In recent years, customer engagement has become much more of a mission-critical function for retailers. While nobody would argue that retailers must engage their customers in a way that recognizes the disruptive effects of leading-edge technologies like social and mobile, there is a priority that looms even larger. Namely, data security.



Insecure Data Creates Insecure Customers

Engaging a customer successfully, only to have that customer suffer a breach of sensitive information that could subject them to theft of both their money and their identity, is far more damaging to your long-term brand health than not engaging them at all. Data security is the foundation upon which all other retail activities rest. Without it, retailers may find themselves facing an angry and mistrustful customer base only willing to conduct cash-based, anonymous transactions. That model worked well up to the 1950s but is not a framework for 21st century commerce. Here are a few quick suggestions to help retailers put data security at the center of customer engagement and everything else they do in the course of business:



The Time Has Come for PIN & Chip

Unlike most of the rest of the world, U.S. retailers still rely on payment cards that store sensitive data on magnetic stripes and use customer signature for verification. This simplistic security technology has been around for roughly 50 years and is easily defeated by skilled hackers.

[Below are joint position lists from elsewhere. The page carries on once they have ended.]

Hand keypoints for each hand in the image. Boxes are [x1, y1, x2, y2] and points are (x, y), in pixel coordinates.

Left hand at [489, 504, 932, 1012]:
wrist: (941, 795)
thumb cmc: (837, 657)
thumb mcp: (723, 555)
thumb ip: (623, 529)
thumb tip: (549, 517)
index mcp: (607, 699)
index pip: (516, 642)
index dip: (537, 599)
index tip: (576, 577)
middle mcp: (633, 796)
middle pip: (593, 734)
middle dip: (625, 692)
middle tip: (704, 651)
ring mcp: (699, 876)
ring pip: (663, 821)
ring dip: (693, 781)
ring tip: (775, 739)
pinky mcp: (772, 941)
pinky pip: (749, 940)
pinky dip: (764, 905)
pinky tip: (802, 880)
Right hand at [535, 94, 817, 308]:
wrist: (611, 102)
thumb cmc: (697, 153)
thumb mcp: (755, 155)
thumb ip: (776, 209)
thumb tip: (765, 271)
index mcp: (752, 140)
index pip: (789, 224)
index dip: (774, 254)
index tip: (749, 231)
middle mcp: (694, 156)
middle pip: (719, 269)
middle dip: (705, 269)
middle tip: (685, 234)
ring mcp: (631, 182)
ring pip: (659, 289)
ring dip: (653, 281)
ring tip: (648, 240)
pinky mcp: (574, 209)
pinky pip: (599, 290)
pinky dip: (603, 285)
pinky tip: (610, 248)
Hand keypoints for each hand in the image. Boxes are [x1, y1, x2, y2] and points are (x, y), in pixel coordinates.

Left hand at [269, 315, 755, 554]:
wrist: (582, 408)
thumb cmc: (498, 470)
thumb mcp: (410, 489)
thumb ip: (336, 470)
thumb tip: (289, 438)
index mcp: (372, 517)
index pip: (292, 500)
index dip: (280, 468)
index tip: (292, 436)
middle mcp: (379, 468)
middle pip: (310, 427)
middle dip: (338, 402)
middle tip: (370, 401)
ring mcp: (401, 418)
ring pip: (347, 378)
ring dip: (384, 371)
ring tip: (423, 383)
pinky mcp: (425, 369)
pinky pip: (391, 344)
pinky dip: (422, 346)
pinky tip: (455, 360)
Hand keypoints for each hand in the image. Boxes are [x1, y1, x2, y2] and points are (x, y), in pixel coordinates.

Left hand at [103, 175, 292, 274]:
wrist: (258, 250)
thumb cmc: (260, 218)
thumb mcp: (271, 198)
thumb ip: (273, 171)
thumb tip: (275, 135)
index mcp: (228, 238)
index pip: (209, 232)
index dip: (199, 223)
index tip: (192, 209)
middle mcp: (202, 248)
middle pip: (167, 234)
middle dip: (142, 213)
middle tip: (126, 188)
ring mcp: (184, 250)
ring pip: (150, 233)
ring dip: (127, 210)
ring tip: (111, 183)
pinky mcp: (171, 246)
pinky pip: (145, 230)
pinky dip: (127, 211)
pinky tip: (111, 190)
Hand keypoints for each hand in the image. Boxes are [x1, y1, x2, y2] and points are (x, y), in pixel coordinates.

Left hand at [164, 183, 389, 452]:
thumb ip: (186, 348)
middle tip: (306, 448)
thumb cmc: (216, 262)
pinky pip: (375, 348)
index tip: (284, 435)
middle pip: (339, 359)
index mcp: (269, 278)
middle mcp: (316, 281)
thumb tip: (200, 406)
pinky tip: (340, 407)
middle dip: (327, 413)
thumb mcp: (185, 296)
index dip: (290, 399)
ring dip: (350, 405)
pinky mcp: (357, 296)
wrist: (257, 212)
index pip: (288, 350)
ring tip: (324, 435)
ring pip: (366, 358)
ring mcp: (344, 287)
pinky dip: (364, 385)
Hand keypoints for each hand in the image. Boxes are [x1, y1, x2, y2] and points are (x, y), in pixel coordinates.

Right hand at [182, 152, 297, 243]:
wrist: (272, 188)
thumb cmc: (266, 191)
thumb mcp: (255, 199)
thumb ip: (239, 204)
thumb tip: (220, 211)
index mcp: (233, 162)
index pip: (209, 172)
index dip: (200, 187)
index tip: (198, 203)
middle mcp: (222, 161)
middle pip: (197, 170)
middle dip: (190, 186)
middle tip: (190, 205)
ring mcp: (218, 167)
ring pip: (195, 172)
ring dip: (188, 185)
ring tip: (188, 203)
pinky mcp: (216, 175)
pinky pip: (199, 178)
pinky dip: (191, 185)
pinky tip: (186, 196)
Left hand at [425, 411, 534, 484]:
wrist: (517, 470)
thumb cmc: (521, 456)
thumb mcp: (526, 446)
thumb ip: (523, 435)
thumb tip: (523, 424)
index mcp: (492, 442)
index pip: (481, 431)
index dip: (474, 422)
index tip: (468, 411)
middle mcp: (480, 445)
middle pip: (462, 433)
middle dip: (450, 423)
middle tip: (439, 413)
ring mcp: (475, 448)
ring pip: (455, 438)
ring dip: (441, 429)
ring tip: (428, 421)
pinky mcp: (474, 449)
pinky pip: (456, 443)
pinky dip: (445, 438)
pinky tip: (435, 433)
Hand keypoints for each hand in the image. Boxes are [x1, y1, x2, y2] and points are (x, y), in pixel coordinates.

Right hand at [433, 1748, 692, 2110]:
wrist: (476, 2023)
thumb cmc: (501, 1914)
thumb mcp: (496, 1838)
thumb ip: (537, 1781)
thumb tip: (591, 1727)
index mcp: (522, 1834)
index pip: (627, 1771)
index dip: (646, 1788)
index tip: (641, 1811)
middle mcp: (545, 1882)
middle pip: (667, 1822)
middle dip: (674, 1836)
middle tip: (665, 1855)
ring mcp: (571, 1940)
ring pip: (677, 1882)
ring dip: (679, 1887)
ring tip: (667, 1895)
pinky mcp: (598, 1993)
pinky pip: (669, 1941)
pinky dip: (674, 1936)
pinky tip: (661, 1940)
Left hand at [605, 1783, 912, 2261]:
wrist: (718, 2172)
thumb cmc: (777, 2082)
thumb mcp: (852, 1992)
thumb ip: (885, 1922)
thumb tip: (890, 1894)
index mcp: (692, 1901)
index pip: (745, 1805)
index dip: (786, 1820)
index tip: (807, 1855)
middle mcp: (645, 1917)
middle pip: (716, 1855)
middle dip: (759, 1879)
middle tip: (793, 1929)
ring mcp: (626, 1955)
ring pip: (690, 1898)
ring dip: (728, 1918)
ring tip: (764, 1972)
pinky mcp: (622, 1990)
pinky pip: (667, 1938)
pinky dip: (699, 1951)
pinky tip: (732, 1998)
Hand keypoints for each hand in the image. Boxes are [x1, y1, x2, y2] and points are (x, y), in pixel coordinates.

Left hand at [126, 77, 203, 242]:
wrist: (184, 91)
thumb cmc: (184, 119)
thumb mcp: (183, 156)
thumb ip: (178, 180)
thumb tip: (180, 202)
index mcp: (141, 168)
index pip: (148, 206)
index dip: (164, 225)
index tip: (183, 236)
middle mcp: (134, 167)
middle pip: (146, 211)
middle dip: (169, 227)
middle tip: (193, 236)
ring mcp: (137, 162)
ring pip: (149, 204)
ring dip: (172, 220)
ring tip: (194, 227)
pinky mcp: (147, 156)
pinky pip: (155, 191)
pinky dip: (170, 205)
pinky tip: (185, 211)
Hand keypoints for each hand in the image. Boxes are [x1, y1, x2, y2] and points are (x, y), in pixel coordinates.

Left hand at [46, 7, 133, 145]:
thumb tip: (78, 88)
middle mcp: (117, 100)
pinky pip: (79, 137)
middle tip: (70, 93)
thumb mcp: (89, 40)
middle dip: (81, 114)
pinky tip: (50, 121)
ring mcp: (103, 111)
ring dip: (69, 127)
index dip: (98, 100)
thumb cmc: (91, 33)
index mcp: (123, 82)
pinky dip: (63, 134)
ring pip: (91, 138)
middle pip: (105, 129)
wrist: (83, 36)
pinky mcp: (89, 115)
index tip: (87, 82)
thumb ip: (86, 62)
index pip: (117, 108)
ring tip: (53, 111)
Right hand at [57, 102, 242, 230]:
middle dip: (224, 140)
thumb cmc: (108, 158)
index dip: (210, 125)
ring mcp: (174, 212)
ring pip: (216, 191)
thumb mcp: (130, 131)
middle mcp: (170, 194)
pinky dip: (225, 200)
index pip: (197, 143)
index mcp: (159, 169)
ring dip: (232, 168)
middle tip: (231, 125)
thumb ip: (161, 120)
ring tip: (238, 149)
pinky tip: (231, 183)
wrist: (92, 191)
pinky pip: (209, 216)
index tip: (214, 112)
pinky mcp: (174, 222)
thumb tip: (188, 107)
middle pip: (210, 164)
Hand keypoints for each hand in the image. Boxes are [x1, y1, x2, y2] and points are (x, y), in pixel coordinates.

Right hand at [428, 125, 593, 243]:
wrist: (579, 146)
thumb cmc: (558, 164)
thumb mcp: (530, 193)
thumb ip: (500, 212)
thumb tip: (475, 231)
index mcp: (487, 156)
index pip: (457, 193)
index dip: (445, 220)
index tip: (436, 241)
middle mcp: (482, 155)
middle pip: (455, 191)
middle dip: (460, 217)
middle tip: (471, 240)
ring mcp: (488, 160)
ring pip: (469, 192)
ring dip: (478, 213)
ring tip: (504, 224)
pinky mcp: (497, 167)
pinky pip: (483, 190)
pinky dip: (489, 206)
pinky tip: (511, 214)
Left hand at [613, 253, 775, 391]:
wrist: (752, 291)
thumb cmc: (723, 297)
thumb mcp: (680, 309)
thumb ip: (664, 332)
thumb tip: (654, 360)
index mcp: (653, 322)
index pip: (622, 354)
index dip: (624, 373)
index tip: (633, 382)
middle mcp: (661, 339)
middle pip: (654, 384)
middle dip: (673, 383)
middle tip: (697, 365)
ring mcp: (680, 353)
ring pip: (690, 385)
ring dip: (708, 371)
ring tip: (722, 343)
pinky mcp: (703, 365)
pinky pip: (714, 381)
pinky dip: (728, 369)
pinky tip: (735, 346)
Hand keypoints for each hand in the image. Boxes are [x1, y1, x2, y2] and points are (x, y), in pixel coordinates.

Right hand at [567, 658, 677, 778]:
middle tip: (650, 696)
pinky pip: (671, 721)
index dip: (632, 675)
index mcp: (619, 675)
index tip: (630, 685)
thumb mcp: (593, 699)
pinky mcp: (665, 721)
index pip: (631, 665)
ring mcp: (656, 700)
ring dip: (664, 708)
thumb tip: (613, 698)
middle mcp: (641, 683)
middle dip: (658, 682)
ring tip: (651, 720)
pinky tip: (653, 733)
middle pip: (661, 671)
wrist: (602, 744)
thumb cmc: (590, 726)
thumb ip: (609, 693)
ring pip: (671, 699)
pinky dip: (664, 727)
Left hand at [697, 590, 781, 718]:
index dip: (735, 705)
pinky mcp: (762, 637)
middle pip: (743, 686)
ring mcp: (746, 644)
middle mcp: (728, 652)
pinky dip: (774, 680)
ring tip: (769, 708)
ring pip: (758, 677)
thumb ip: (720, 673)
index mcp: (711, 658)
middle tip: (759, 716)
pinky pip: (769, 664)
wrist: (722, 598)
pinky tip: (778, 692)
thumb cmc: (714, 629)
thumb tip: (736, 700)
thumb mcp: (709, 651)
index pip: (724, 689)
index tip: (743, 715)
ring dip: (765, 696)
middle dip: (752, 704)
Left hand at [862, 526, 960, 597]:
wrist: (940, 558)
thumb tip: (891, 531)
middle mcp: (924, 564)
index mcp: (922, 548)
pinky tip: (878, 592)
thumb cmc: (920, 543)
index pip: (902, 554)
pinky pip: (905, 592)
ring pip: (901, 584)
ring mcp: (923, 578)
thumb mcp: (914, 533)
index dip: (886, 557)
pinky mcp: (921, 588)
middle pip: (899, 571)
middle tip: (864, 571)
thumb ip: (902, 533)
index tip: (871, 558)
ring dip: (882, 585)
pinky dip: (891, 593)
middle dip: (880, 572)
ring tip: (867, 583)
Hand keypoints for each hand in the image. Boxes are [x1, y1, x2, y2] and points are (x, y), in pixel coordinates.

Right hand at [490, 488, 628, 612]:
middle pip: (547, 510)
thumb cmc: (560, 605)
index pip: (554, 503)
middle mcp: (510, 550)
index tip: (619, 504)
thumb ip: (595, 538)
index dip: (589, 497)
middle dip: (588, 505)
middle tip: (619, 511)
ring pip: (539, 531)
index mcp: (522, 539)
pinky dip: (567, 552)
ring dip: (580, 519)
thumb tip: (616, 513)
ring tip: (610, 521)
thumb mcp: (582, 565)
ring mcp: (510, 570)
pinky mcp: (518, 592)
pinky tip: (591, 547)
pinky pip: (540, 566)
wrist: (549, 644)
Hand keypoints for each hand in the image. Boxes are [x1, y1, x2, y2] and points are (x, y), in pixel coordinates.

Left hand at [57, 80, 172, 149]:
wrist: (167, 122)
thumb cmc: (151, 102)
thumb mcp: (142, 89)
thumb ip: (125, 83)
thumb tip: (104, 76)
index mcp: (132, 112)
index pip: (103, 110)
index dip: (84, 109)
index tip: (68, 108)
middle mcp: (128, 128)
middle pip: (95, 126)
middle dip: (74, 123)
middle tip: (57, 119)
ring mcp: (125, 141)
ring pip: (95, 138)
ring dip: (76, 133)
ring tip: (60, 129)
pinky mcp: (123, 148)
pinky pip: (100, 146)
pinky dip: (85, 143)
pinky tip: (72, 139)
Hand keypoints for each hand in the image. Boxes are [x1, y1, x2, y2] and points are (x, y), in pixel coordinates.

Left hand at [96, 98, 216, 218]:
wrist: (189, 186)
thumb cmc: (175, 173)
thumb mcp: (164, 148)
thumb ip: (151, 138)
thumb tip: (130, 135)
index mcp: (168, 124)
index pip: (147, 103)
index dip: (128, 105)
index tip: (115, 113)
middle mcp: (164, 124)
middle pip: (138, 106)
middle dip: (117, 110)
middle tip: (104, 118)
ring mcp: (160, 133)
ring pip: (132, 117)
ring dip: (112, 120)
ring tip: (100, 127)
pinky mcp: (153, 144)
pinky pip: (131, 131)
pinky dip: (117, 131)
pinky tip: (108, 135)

Outside the U.S., retailers typically use PIN & chip payment cards that store data on embedded microchips and rely on customer PINs for verification. They are not invulnerable, but PIN & chip cards are much more sophisticated than magnetic stripe cards and offer consumers and retailers a higher level of security. Retailers would need to collaborate with banks, credit card companies and POS systems providers to make PIN & chip a reality in the U.S., but it’s no accident Target has said it wants to revisit a PIN & chip pilot it ended 10 years ago.



Compliance is the First Step

The Payment Card Industry Data Security Standard (PCI DSS) is a set of requirements mandating that retailers securely process, store and transmit credit card data. PCI DSS compliance provides a data security baseline, but in and of itself does not guarantee data security. The standard is not a law and enforcement is spotty. Beyond that, simply meeting PCI DSS standards in no way protects retailers from the type of highly sophisticated and relentless attacks they are now facing (see more details below). Once you have met PCI DSS compliance, the real work in securing customer data begins.



Know Your Enemy

Despite popular depictions of “hackers” as teen loners operating from their parents’ basements, the reality is today’s data security threats come from international criminal groups and even nation-states. The software program used to penetrate Target’s data security defenses originated in Eastern Europe and has been distributed globally via underground websites, and there is strong evidence that partially or wholly hostile nation-states such as China and North Korea have engaged in hacking the systems of U.S. businesses.



Thus, retailers need to use the same type of encryption, antivirus software, and other data defense mechanisms employed by U.S. government agencies. Achieving this level of data security requires considerable expense in expertise and technology, but losing the faith of your customers is a much costlier proposition.